Supplied records
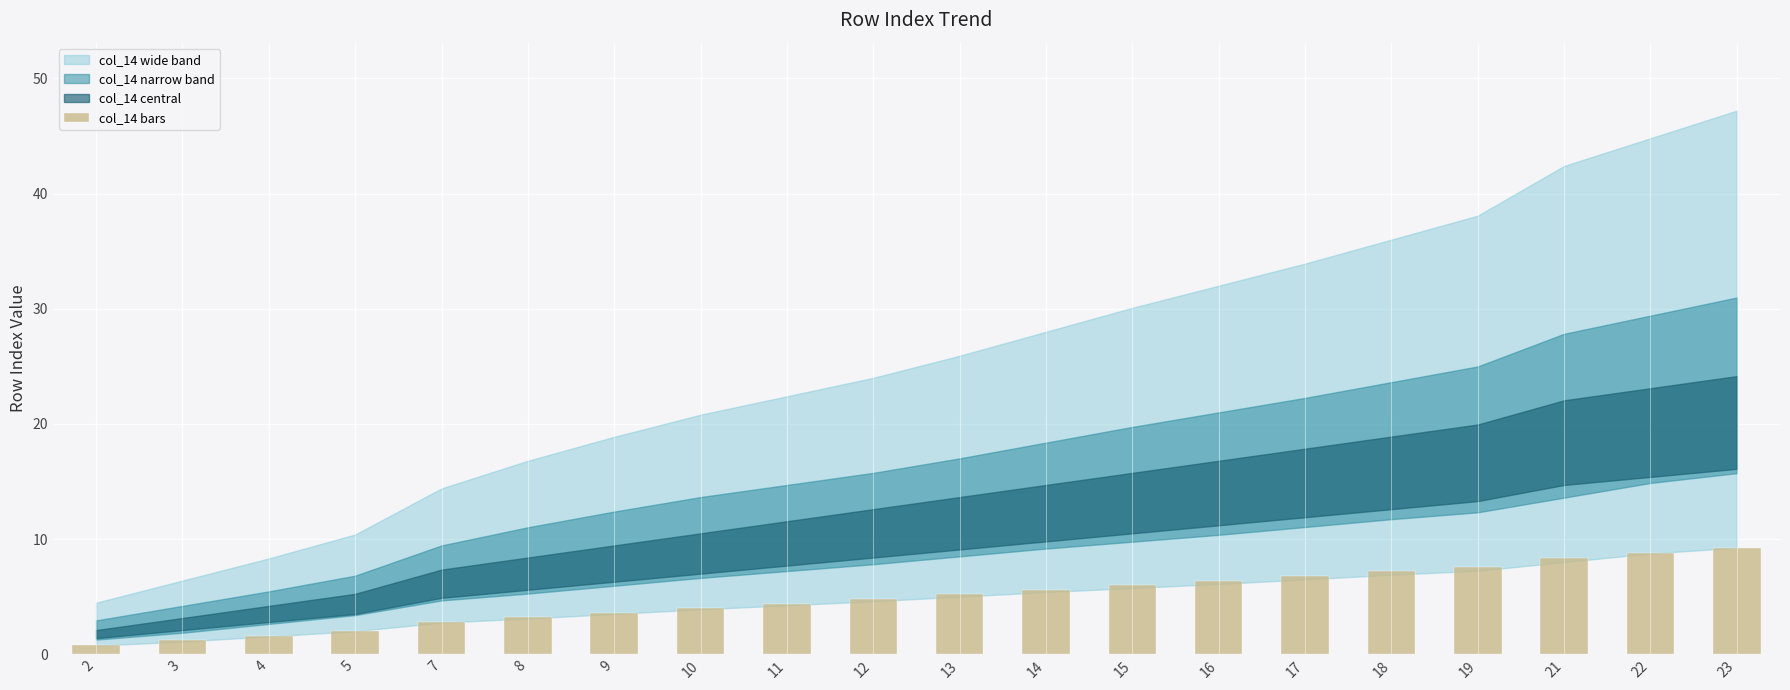

What is the ratio of the value at 4 to the value at 8?

0.5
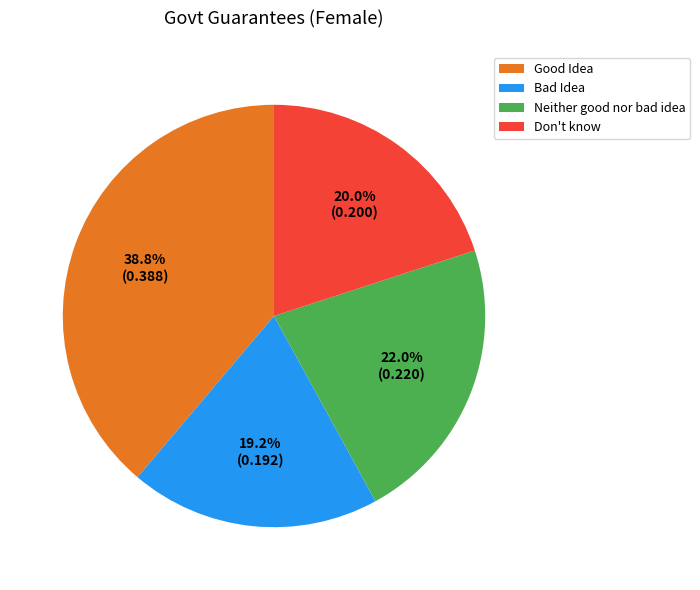

Which category has the smallest portion of the pie?

Bad Idea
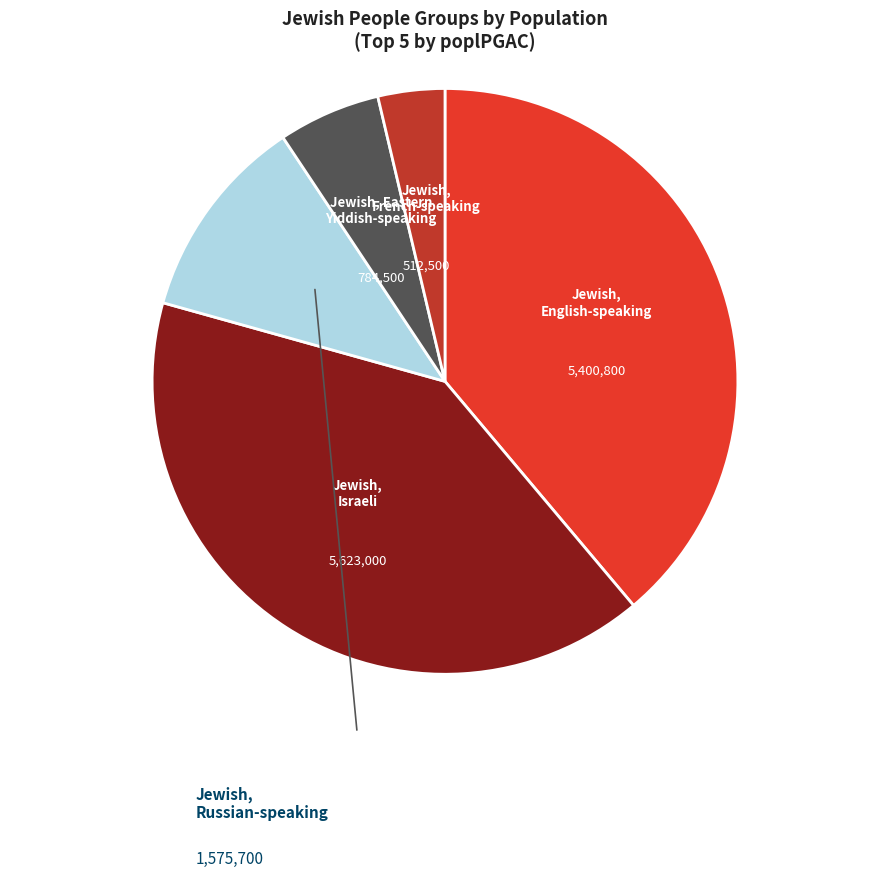

What is the smallest slice in the pie chart?

Jewish, French-speaking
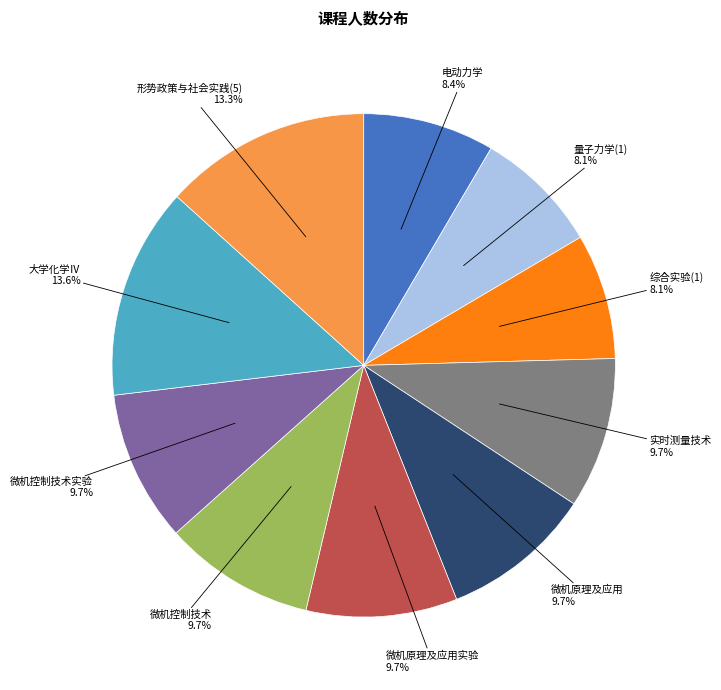

Is there any slice that represents more than half of the pie?

No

How to complete this task
Identify each line in the records above that contains the word "What", and copy those lines in full.

Finished task
What is the ratio of the value at 4 to the value at 8?
What is the smallest slice in the pie chart?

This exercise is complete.